■ EXERCISE REQUIREMENTS:
Please list every songwriter credited in the "Pain Away" song page.

Single by Meek Mill featuring Lil Durk

from the EP Quarantine Pack
- Released: November 20, 2020
- Length: 3:16
- Label: Maybach; Atlantic;
- Songwriters: Robert Williams; Durk Banks; Larry Griffin Jr.; Stuart Lowery; Raphael Saadiq; D'wayne Wiggins; Clemon Riley; Carl Wheeler;
- Producers: S1; Epikh Pro;

Meek Mill singles chronology
| "Otherside of America" (2020) | "Pain Away" (2020) | "Conga" (2021) |

Lil Durk singles chronology
| "Hasta Luego (Remix)" (2020) | "Pain Away" (2020) | "Help You Out" (2020) |

Music video
- "Pain Away" on YouTube

= Pain Away =

2020 single by Meek Mill featuring Lil Durk

"Pain Away" is a song by American rapper Meek Mill, released on November 20, 2020 from his EP Quarantine Pack. Featuring American rapper Lil Durk, it was produced by S1 and Epikh Pro.

==Background==
Meek Mill teased the song and its video on Instagram in September 2020. The track originally featured American rappers A Boogie wit da Hoodie and Roddy Ricch. In October 2020, Canadian rapper Drake urged Meek Mill on Instagram to release the song.

■ DATA LISTING:
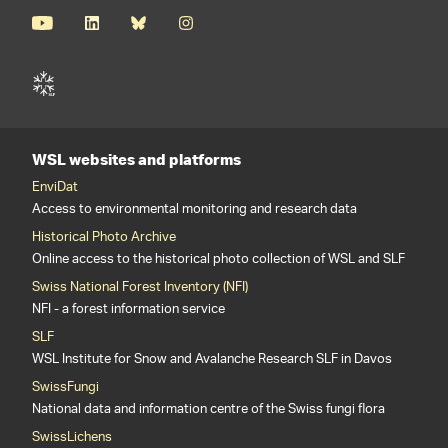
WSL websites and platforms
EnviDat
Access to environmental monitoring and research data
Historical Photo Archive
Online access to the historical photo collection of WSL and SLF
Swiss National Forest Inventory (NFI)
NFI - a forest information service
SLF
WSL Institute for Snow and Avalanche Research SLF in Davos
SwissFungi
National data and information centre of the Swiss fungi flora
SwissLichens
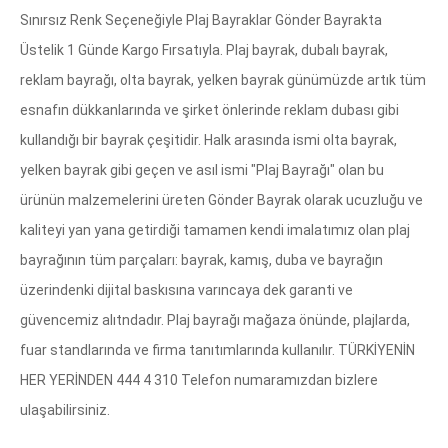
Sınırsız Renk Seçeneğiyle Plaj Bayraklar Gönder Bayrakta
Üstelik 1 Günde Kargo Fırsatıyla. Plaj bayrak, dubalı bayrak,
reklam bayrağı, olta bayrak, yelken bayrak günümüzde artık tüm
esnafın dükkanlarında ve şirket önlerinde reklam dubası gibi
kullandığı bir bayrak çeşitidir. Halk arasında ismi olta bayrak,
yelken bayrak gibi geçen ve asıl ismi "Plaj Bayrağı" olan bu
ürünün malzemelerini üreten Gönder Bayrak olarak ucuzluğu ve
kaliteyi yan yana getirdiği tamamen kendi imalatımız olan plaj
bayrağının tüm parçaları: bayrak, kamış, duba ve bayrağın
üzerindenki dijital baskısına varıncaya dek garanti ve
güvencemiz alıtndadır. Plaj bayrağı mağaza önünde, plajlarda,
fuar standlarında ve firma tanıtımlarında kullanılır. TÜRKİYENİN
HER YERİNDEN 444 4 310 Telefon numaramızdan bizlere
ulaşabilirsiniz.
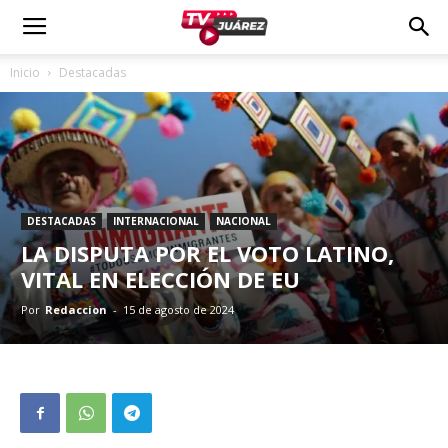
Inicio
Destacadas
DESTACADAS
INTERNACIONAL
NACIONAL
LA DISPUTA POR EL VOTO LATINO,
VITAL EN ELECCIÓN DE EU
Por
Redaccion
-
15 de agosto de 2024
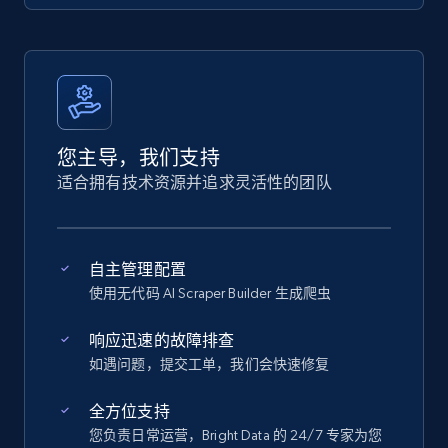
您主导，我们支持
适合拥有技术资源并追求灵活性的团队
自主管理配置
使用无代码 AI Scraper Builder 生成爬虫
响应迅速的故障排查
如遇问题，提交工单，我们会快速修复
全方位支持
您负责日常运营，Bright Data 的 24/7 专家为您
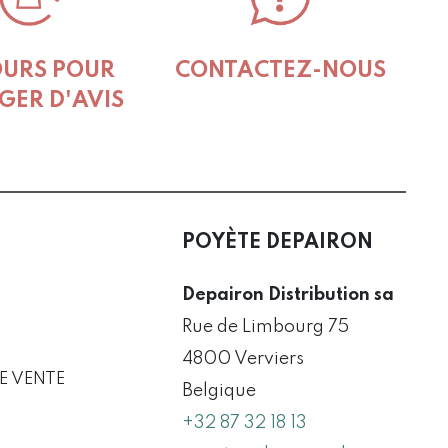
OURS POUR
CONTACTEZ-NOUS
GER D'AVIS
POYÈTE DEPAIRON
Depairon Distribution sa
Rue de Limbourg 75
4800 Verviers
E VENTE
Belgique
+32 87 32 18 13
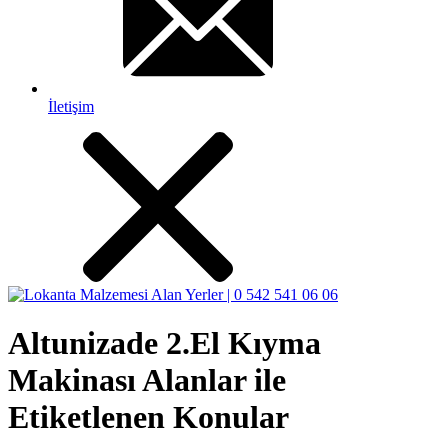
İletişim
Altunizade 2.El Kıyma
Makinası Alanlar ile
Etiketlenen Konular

■ THE ANSWER:
Robert Williams, Durk Banks, Larry Griffin Jr., Stuart Lowery, Raphael Saadiq, D'wayne Wiggins, Clemon Riley, Carl Wheeler